◆ EXERCISE DIRECTIONS
Retype only the lines below from the one with "A FARMÁCIA MODELO" to the one with "максимально ускоряет процесс.", inclusive, skipping every image.

Transcribed page contents:
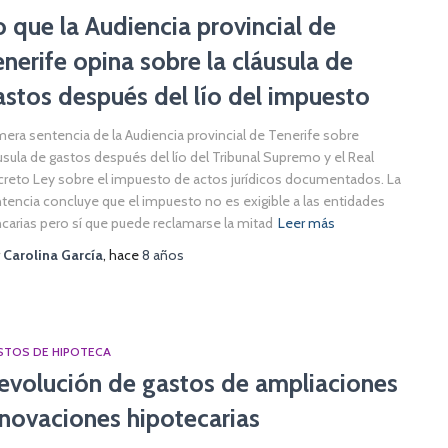
o que la Audiencia provincial de
enerife opina sobre la cláusula de
astos después del lío del impuesto
mera sentencia de la Audiencia provincial de Tenerife sobre
usula de gastos después del lío del Tribunal Supremo y el Real
reto Ley sobre el impuesto de actos jurídicos documentados. La
tencia concluye que el impuesto no es exigible a las entidades
carias pero sí que puede reclamarse la mitad
Leer más
r
Carolina García
, hace
8 años
STOS DE HIPOTECA
evolución de gastos de ampliaciones
 novaciones hipotecarias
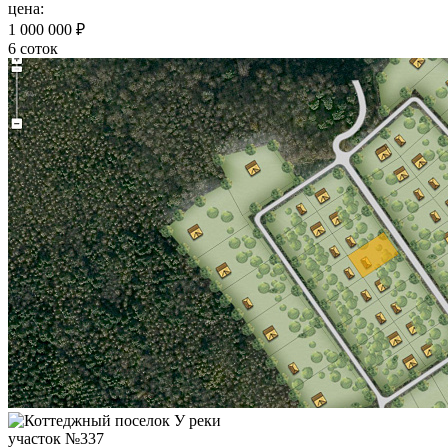
цена:
1 000 000 ₽
6 соток
участок №337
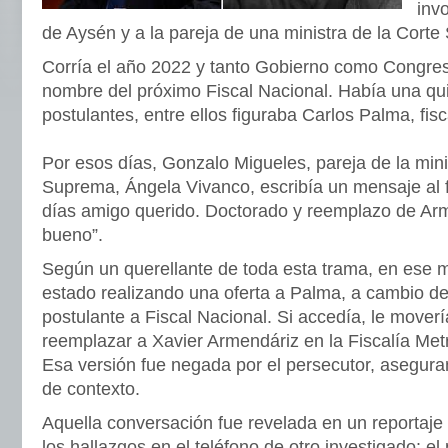
inv
de Aysén y a la pareja de una ministra de la Cort
Corría el año 2022 y tanto Gobierno como Congres
nombre del próximo Fiscal Nacional. Había una qui
postulantes, entre ellos figuraba Carlos Palma, fis
Por esos días, Gonzalo Migueles, pareja de la mini
Suprema, Ángela Vivanco, escribía un mensaje al 
días amigo querido. Doctorado y reemplazo de Ar
bueno”.
Según un querellante de toda esta trama, en ese 
estado realizando una oferta a Palma, a cambio de
postulante a Fiscal Nacional. Si accedía, le mover
reemplazar a Xavier Armendáriz en la Fiscalía Met
Esa versión fue negada por el persecutor, asegura
de contexto.
Aquella conversación fue revelada en un reportaje 
los hallazgos en el teléfono de otro investigado: 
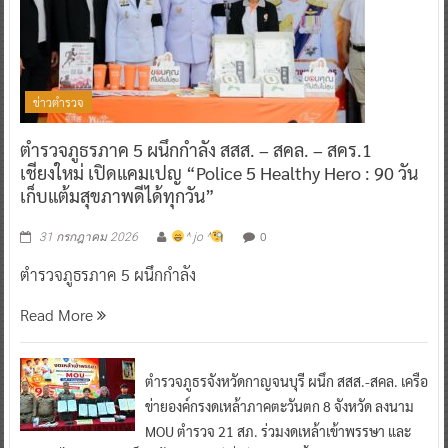
ข่าวตำรวจ
ตำรวจภูธรภาค 5 ผนึกกำลัง สสส. – สคล. – สคร.1
เชียงใหม่ เปิดแคมเปญ “Police 5 Healthy Hero : 90 วัน
เก็บแต้มสุขภาพดีได้ทุกวัน”
0
31 กรกฎาคม 2026
^ jo ^
ตำรวจภูธรภาค 5 ผนึกกำลัง
Read More
ตำรวจภูธรจังหวัดกาญจนบุรี ผนึก สสส.-สคล. เครือ
ข่ายองค์กรงดเหล้าภาคตะวันตก 8 จังหวัด ลงนาม
MOU ตำรวจ 21 สภ. ร่วมงดเหล้าเข้าพรรษา และ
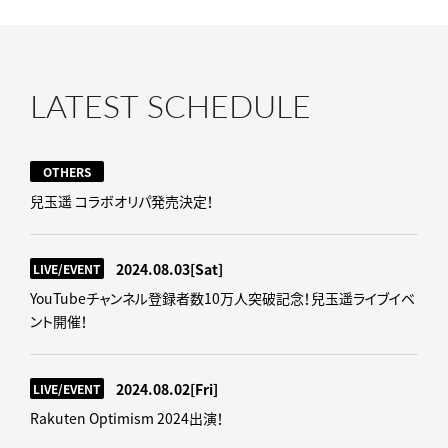
LATEST SCHEDULE
OTHERS
兒玉遥 コラボオリパ発売決定！
2024.08.03
[Sat]
LIVE/EVENT
YouTubeチャンネル登録者数10万人突破記念！兒玉遥ライブイベ
ント開催！
2024.08.02
[Fri]
LIVE/EVENT
Rakuten Optimism 2024出演！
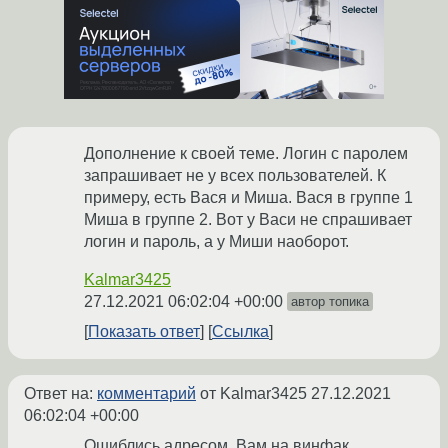
Дополнение к своей теме. Логин с паролем
запрашивает не у всех пользователей. К
примеру, есть Вася и Миша. Вася в группе 1
Миша в группе 2. Вот у Васи не спрашивает
логин и пароль, а у Миши наоборот.
Kalmar3425
27.12.2021 06:02:04 +00:00
автор топика
Показать ответ
Ссылка
Ответ на:
комментарий
от Kalmar3425
27.12.2021
06:02:04 +00:00
Ошиблись адресом. Вам на винфак.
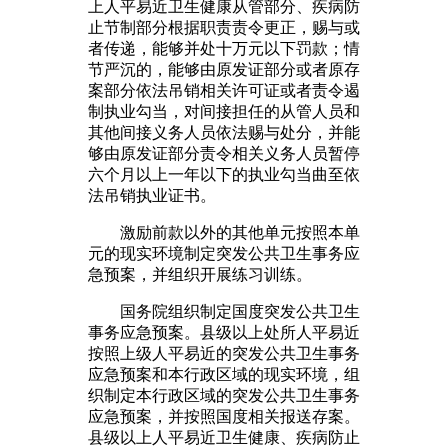
上人平易近卫生健康从管部分、疾病防
止节制部分根据职责责令更正，赐与或
者传递，能够并处十万元以下罚款；情
节严沉的，能够由原发证部分或者原存
案部分依法吊销相关许可证或者责令遏
制执业勾当，对间接担任的从管人员和
其他间接义务人员依法赐与处分，并能
够由原发证部分责令相关义务人员暂停
六个月以上一年以下的执业勾当曲至依
法吊销执业证书。
激励前款以外的其他单元按照本单
元的现实环境制定突发公共卫生事务应
急预案，并组织开展练习训练。
国务院组织制定国度突发公共卫生
事务应急预案。县级以上处所人平易近
按照上级人平易近的突发公共卫生事务
应急预案和本行政区域的现实环境，组
织制定本行政区域的突发公共卫生事务
应急预案，并按照国度相关报送存案。
县级以上人平易近卫生健康、疾病防止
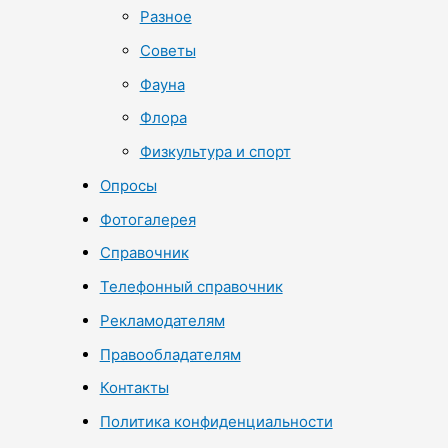
Разное
Советы
Фауна
Флора
Физкультура и спорт
Опросы
Фотогалерея
Справочник
Телефонный справочник
Рекламодателям
Правообладателям
Контакты
Политика конфиденциальности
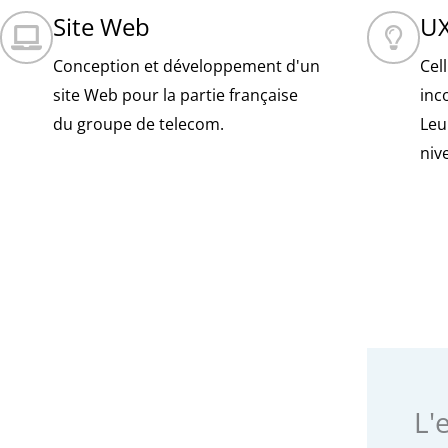
Site Web
UX
Conception et développement d'un
Cel
site Web pour la partie française
inc
du groupe de telecom.
Leu
niv
L'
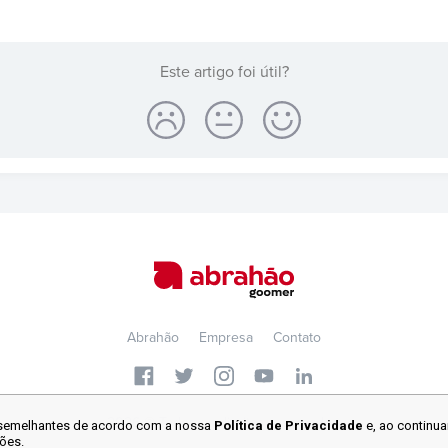
Este artigo foi útil?
Abrahão
Empresa
Contato
2026 © Todos os direitos reservados.
s semelhantes de acordo com a nossa
Política de Privacidade
e, ao continua
ões.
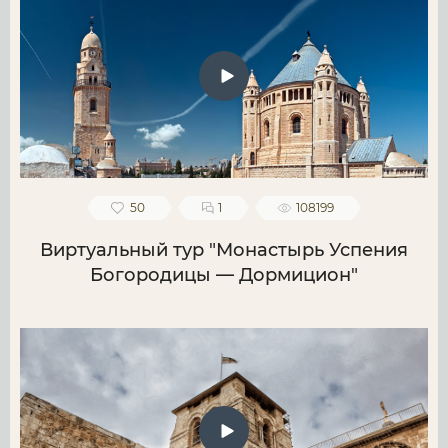
50
1
108199
Виртуальный тур "Монастырь Успения
Богородицы — Дормицион"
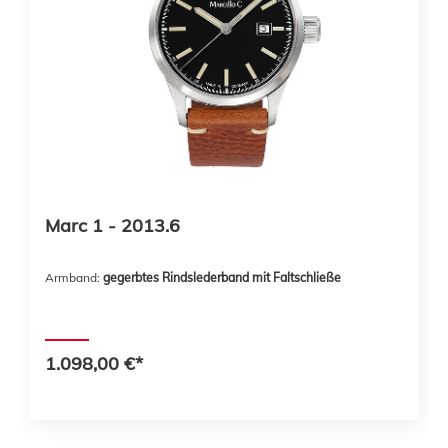
Marc 1 - 2013.6
Armband:
gegerbtes Rindslederband mit Faltschließe
1.098,00 €*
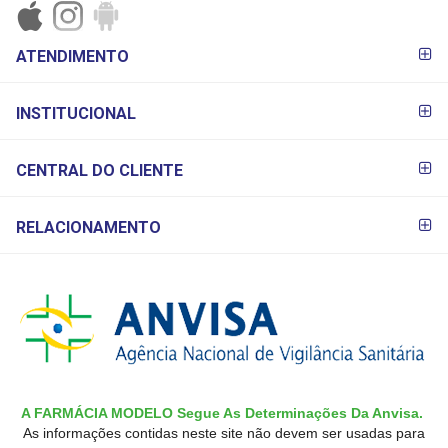
FORMAS DE
ATENDIMENTO
PAGAMENTO
INSTITUCIONAL
CENTRAL DO CLIENTE
RELACIONAMENTO
A FARMÁCIA MODELO Segue As Determinações Da Anvisa.
As informações contidas neste site não devem ser usadas para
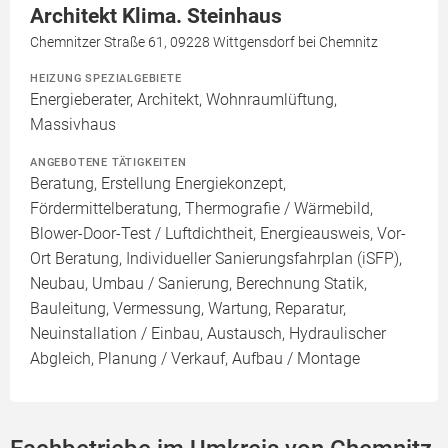
Architekt Klima. Steinhaus
Chemnitzer Straße 61, 09228 Wittgensdorf bei Chemnitz
HEIZUNG SPEZIALGEBIETE
Energieberater, Architekt, Wohnraumlüftung,
Massivhaus
ANGEBOTENE TÄTIGKEITEN
Beratung, Erstellung Energiekonzept,
Fördermittelberatung, Thermografie / Wärmebild,
Blower-Door-Test / Luftdichtheit, Energieausweis, Vor-
Ort Beratung, Individueller Sanierungsfahrplan (iSFP),
Neubau, Umbau / Sanierung, Berechnung Statik,
Bauleitung, Vermessung, Wartung, Reparatur,
Neuinstallation / Einbau, Austausch, Hydraulischer
Abgleich, Planung / Verkauf, Aufbau / Montage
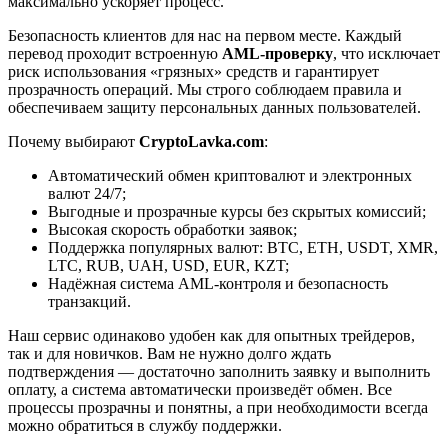
максимально ускоряет процесс.
Безопасность клиентов для нас на первом месте. Каждый
перевод проходит встроенную
AML-проверку
, что исключает
риск использования «грязных» средств и гарантирует
прозрачность операций. Мы строго соблюдаем правила и
обеспечиваем защиту персональных данных пользователей.
Почему выбирают
CryptoLavka.com
:
Автоматический обмен криптовалют и электронных
валют 24/7;
Выгодные и прозрачные курсы без скрытых комиссий;
Высокая скорость обработки заявок;
Поддержка популярных валют: BTC, ETH, USDT, XMR,
LTC, RUB, UAH, USD, EUR, KZT;
Надёжная система AML-контроля и безопасность
транзакций.
Наш сервис одинаково удобен как для опытных трейдеров,
так и для новичков. Вам не нужно долго ждать
подтверждения — достаточно заполнить заявку и выполнить
оплату, а система автоматически произведёт обмен. Все
процессы прозрачны и понятны, а при необходимости всегда
можно обратиться в службу поддержки.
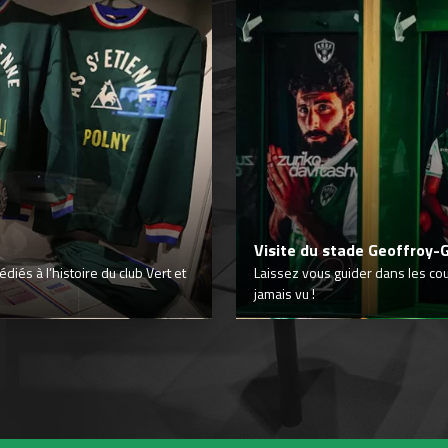
Visite du stade Geoffroy-
iés à l’histoire du club Vert et
Laissez vous guider dans les co
jamais vu !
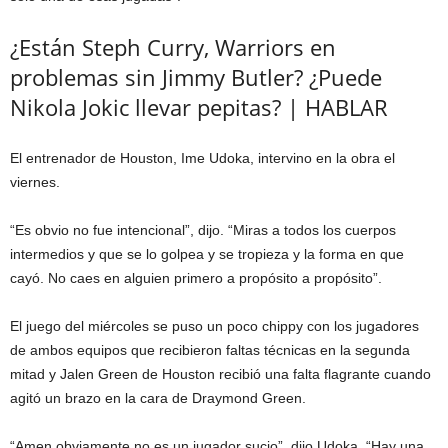
¿Están Steph Curry, Warriors en
problemas sin Jimmy Butler? ¿Puede
Nikola Jokic llevar pepitas? | HABLAR
El entrenador de Houston, Ime Udoka, intervino en la obra el
viernes.
“Es obvio no fue intencional”, dijo. “Miras a todos los cuerpos
intermedios y que se lo golpea y se tropieza y la forma en que
cayó. No caes en alguien primero a propósito a propósito”.
El juego del miércoles se puso un poco chippy con los jugadores
de ambos equipos que recibieron faltas técnicas en la segunda
mitad y Jalen Green de Houston recibió una falta flagrante cuando
agitó un brazo en la cara de Draymond Green.
“Amen obviamente no es un jugador sucio”, dijo Udoka. “Hay una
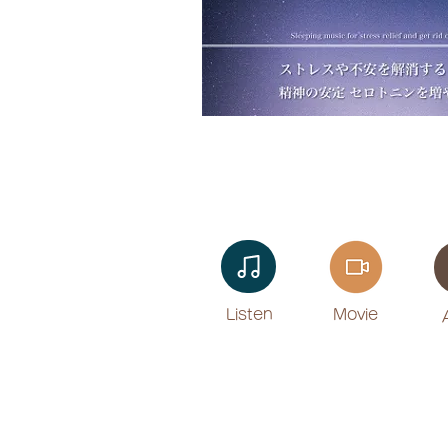
Listen​
Movie
​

◆ ANSWER TO THE EXERCISE
A FARMÁCIA MODELO Segue As Determinações Da Anvisa.
As informações contidas neste site não devem ser usadas para
Architekt Klima. Steinhaus
Chemnitzer Straße 61, 09228 Wittgensdorf bei Chemnitz
HEIZUNG SPEZIALGEBIETE
Energieberater, Architekt, Wohnraumlüftung,
Massivhaus
ANGEBOTENE TÄTIGKEITEN
Beratung, Erstellung Energiekonzept,
Fördermittelberatung, Thermografie / Wärmebild,
Blower-Door-Test / Luftdichtheit, Energieausweis, Vor-
Ort Beratung, Individueller Sanierungsfahrplan (iSFP),
Neubau, Umbau / Sanierung, Berechnung Statik,
Bauleitung, Vermessung, Wartung, Reparatur,
Neuinstallation / Einbau, Austausch, Hydraulischer
Abgleich, Planung / Verkauf, Aufbau / Montage
максимально ускоряет процесс.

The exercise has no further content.